Task brief
On how many lines of these entries does the word "property" occur? State the number alone.

Excerpted data
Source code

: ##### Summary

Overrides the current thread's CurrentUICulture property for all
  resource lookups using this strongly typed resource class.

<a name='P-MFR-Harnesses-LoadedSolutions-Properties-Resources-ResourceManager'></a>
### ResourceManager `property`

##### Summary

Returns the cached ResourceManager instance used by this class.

The completed task
2